Search code examples
pythonnlpspacystop-words

Handling stop words that are part of hyphenated words while preprocessing text


While pre-processing text by removal of special characters followed by removal of stop words, words such as add-on and non-committal get converted to add and committal respectively. What is the best approach to handle these cases?


Solution

  • The "best" approach depends on what the intended application is and how you want to handle context and meaning of words. Generally, hyphenated words have a distinct meaning that wouldn't be evident if any part were removed. For example, "add-on" is treated as noun, while "add" is a verb. Similarly "committal" and "non-committal" have contrary meaning. Note that most stopword lists do not include "non" as a stop word.

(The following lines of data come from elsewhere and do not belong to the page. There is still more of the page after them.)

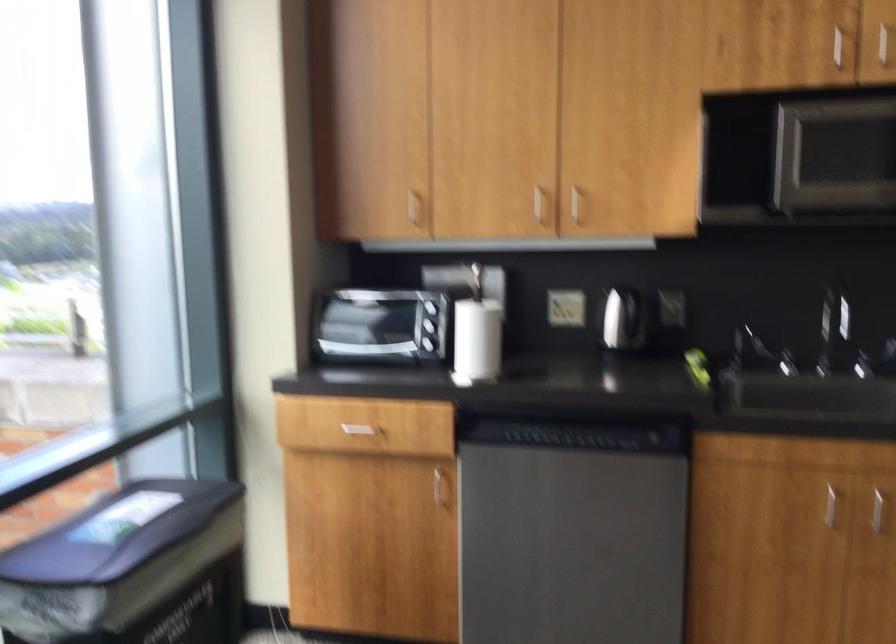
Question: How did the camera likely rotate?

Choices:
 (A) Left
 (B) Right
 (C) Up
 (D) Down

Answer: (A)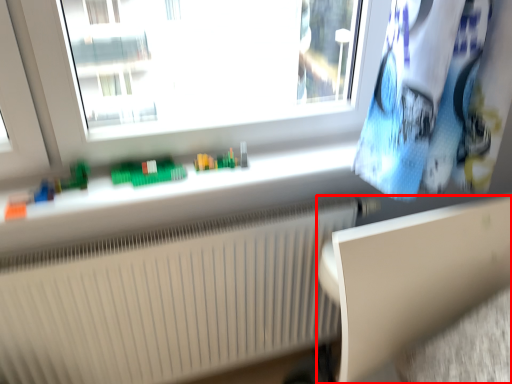
Question: In this image, where is table (annotated by the red box) located relative to radiator?

Choices:
 (A) left
 (B) right

Answer: (B)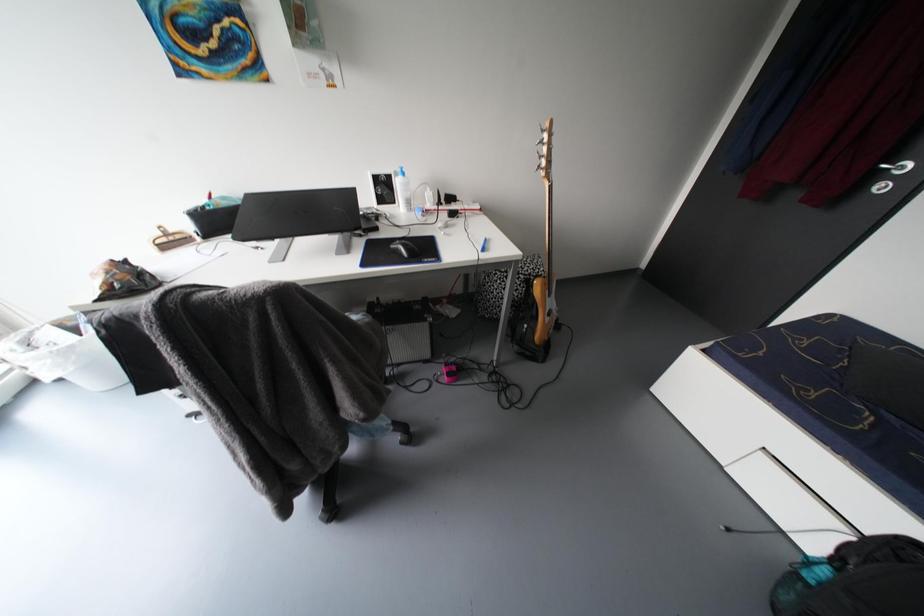
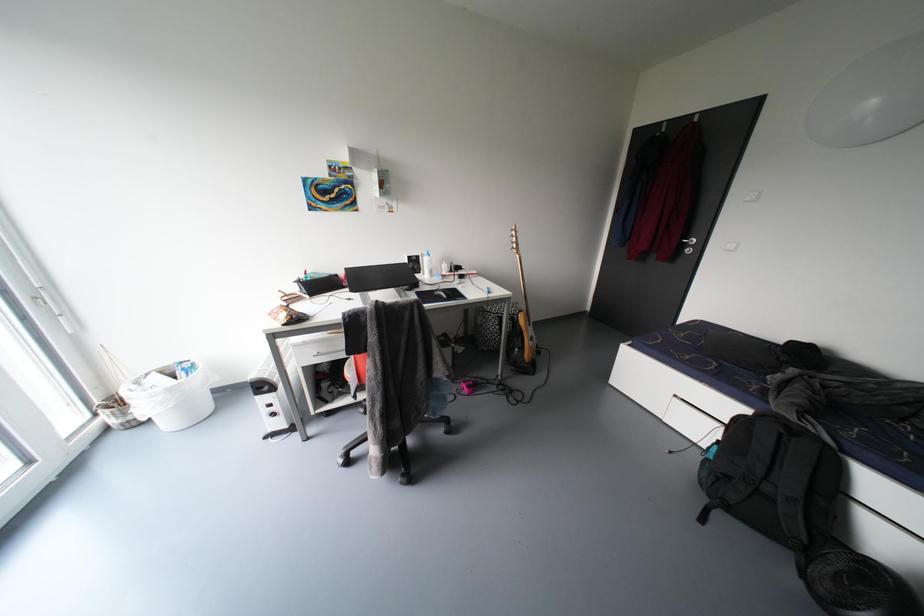
Question: The first image is from the beginning of the video and the second image is from the end. How did the camera likely rotate when shooting the video?

Choices:
 (A) Left
 (B) Right
 (C) Up
 (D) Down

Answer: (C)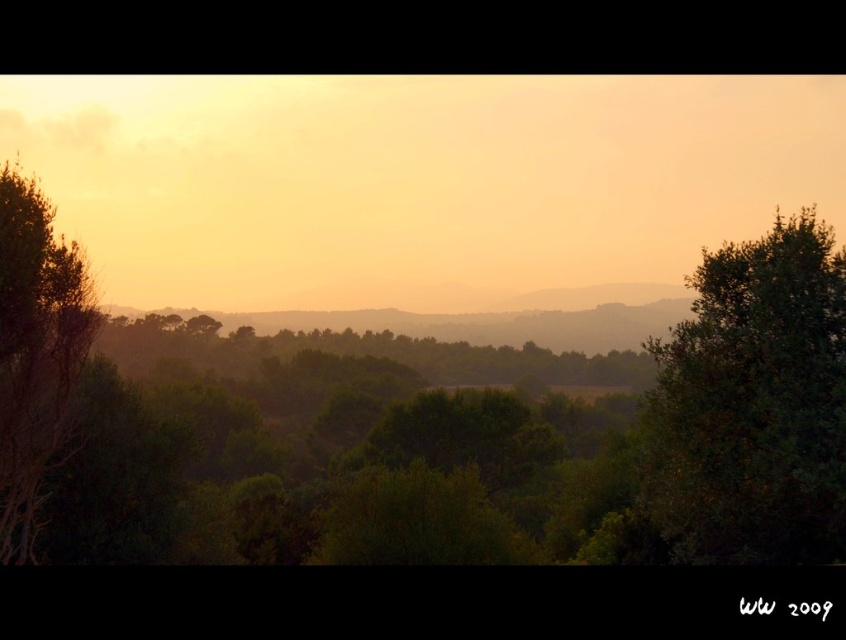
Question: Can you confirm if green leafy tree at right is wider than green leafy tree at left?

Choices:
 (A) yes
 (B) no

Answer: (A)

Question: Among these objects, which one is farthest from the camera?

Choices:
 (A) green leafy tree at left
 (B) green leafy tree at right

Answer: (A)

Question: Does green leafy tree at right appear on the right side of green leafy tree at left?

Choices:
 (A) no
 (B) yes

Answer: (B)

Question: Which of the following is the closest to the observer?

Choices:
 (A) (14, 381)
 (B) (775, 332)

Answer: (B)

Question: Among these points, which one is nearest to the camera?

Choices:
 (A) (14, 451)
 (B) (700, 552)

Answer: (B)

Question: Can you confirm if green leafy tree at right is positioned below green leafy tree at left?

Choices:
 (A) yes
 (B) no

Answer: (A)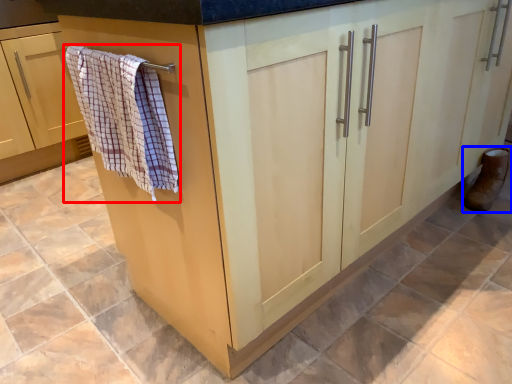
Question: Which object appears farthest to the camera in this image, bath towel (highlighted by a red box) or footwear (highlighted by a blue box)?

Choices:
 (A) bath towel
 (B) footwear

Answer: (B)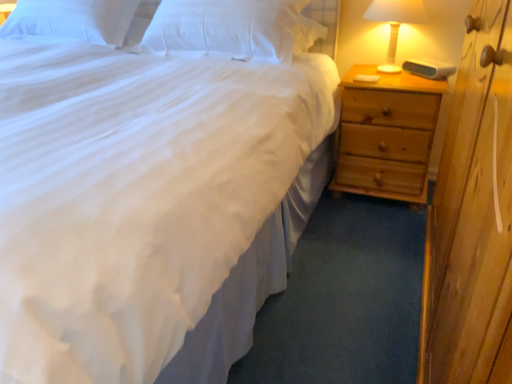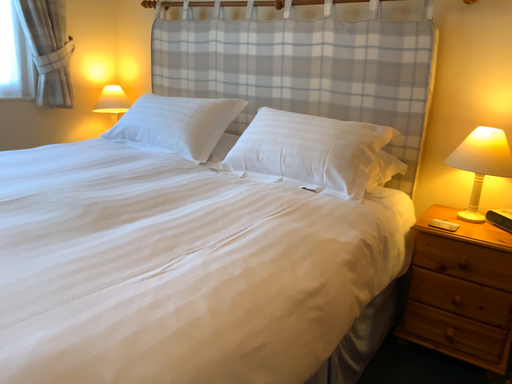
Question: How did the camera likely rotate when shooting the video?

Choices:
 (A) rotated left
 (B) rotated right

Answer: (A)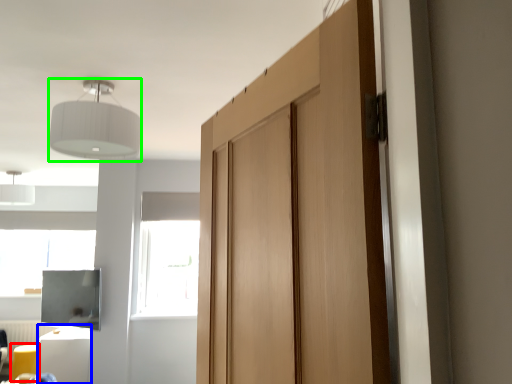
Question: Which object is the closest to the furniture (highlighted by a red box)? Choose among these: furniture (highlighted by a blue box) or light fixture (highlighted by a green box).

Choices:
 (A) furniture
 (B) light fixture

Answer: (A)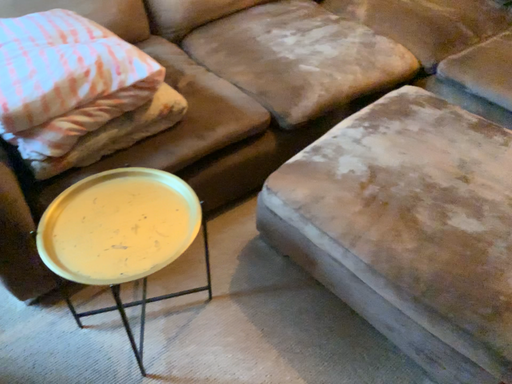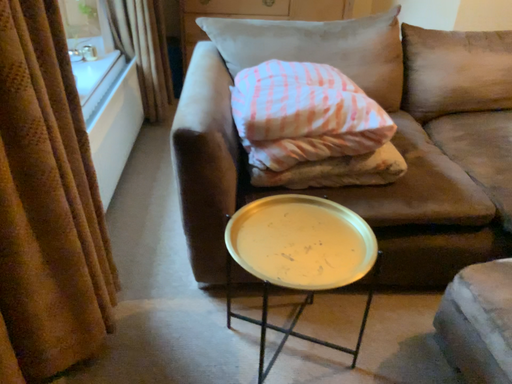
Question: How did the camera likely rotate when shooting the video?

Choices:
 (A) rotated upward
 (B) rotated downward

Answer: (A)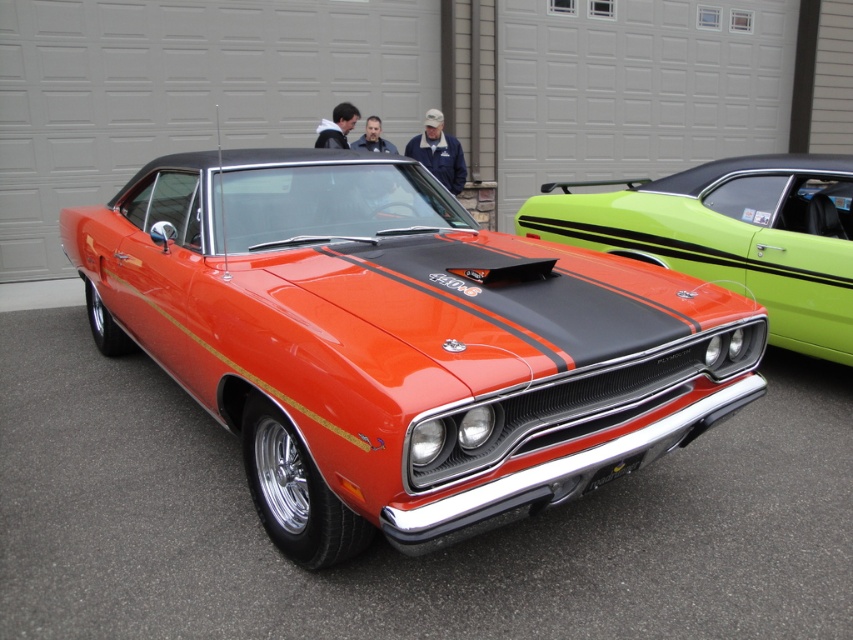
Does point (584, 346) come closer to viewer compared to point (659, 202)?

That is True.

Who is lower down, shiny orange muscle car at center or glossy orange car at center?

Positioned lower is shiny orange muscle car at center.

Find the location of a particular element. This screenshot has width=853, height=640. shiny orange muscle car at center is located at coordinates (399, 342).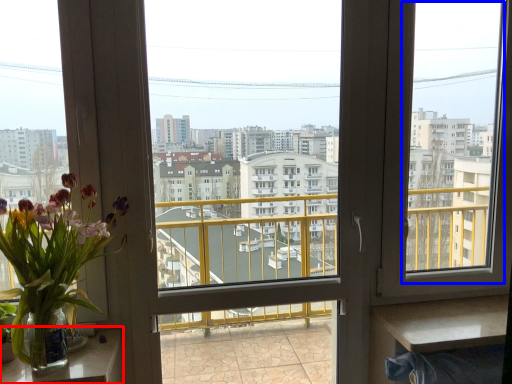
Question: Which object appears closest to the camera in this image, table (highlighted by a red box) or window screen (highlighted by a blue box)?

Choices:
 (A) table
 (B) window screen

Answer: (A)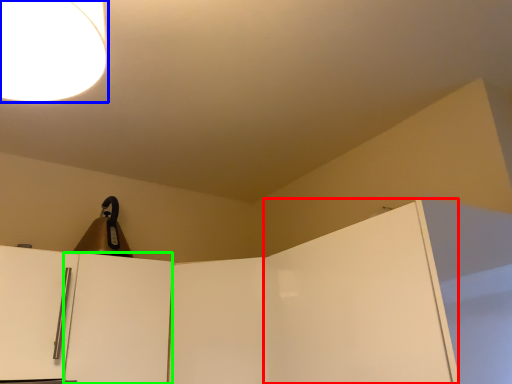
Question: Which is nearer to the door (highlighted by a red box)? lamp (highlighted by a blue box) or door (highlighted by a green box).

Choices:
 (A) lamp
 (B) door

Answer: (B)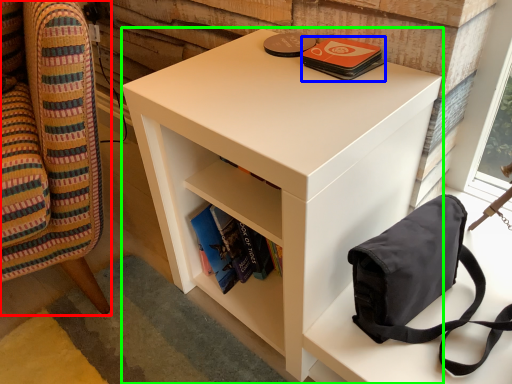
Question: Which object is the farthest from furniture (highlighted by a red box)? Choose among these: paperback book (highlighted by a blue box) or nightstand (highlighted by a green box).

Choices:
 (A) paperback book
 (B) nightstand

Answer: (A)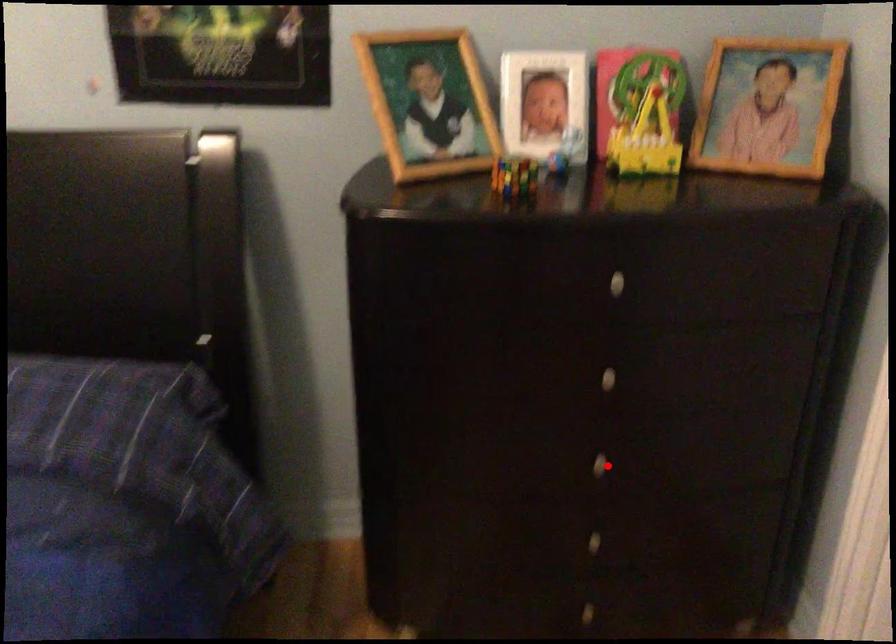
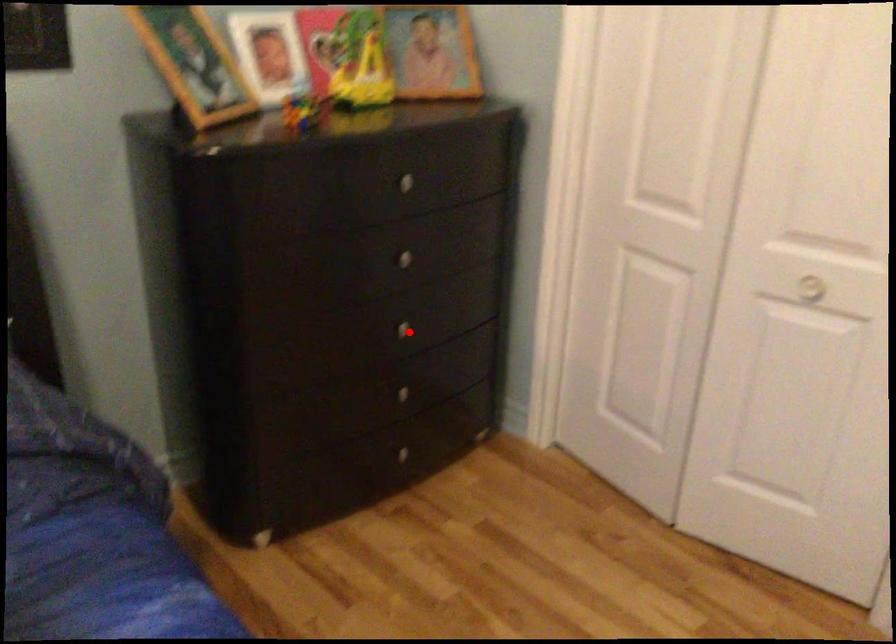
In the scene shown: I am providing you with two images of the same scene from different viewpoints. A red point is marked on the first image and another point is marked on the second image. Are the points marked in image1 and image2 representing the same 3D position?

Yes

    The following solution makes the assumption that you'd like to treat hyphenated words as a whole and not individual parts, yet still remove non-alpha characters and stop words. This is done by:

    1. expanding contractions,
    2. removing stop words,
    3. removing non-alpha characters, and then
    4. collapsing hyphenated words.

    The last step also handles cases where the original text fails to add a hyphen between "non" and the subsequent word (e.g. "non starter"). Additionally, I've included the option to keep numbers if you desire. Just uncomment the the parts of code where you see # to include nums.

    Solution

    from nltk.corpus import stopwords
    from nltk.tokenize import word_tokenize
    import contractions
    
    text = "The $1,050 add-on was appreciated! It saved me some $$$. However, \
    he seemed non-committal about the whole situation -- \
    something which didn't sit right with me. Should it? For some it's a non starter."
    
    my_stopwords = stopwords.words("english")  # Create stop words to remove
    expanded_text = contractions.fix(text)  # Expand contractions
    tokens = word_tokenize(expanded_text)  # Tokenize text
    filtered_tokens = [w.lower() for w in tokens if not w.lower() in my_stopwords]  # Remove stop words
    
    
    # Function returns true if char is in allow unicode range
    def allowable_char(char):
        return (65 <= ord(char) <= 90) or (97 <= ord(char) <= 122)  # or (48 <= ord(char) <= 57)  # to include nums
    
    
    # Function returns boolean array corresponding to allowable chars in string
    def al_num_ords(string):
        return [allowable_char(c) for c in string]
    
    
    # Remove tokens that contain only non alpha characters
    only_al_num_tokens = [tok for tok in filtered_tokens if any(al_num_ords(tok))]
    
    # Collapse hyphenated words & handle occurrences of "non" without hyphenation of subsequent word
    processed_text = []
    found_unhyphenated = 0
    for i, tok in enumerate(only_al_num_tokens):
        if tok == "non":
            processed_text.append(tok + only_al_num_tokens[i+1])
            found_unhyphenated = 1
        elif not found_unhyphenated:
            processed_text.append("".join(tok.split("-")))
            # processed_text.append("".join(tok.replace(",", "-").split("-")))  # to include nums
            found_unhyphenated = 0
    
    print(processed_text)
    

    Output

    Alpha characters only

    ['addon', 'appreciated', 'saved', 'however', 'seemed', 'noncommittal', 'whole', 'situation', 'something', 'sit', 'right', 'nonstarter']
    

    Alphanumerical characters only

    ['1050', 'addon', 'appreciated', 'saved', 'however', 'seemed', 'noncommittal', 'whole', 'situation', 'something', 'sit', 'right', 'nonstarter']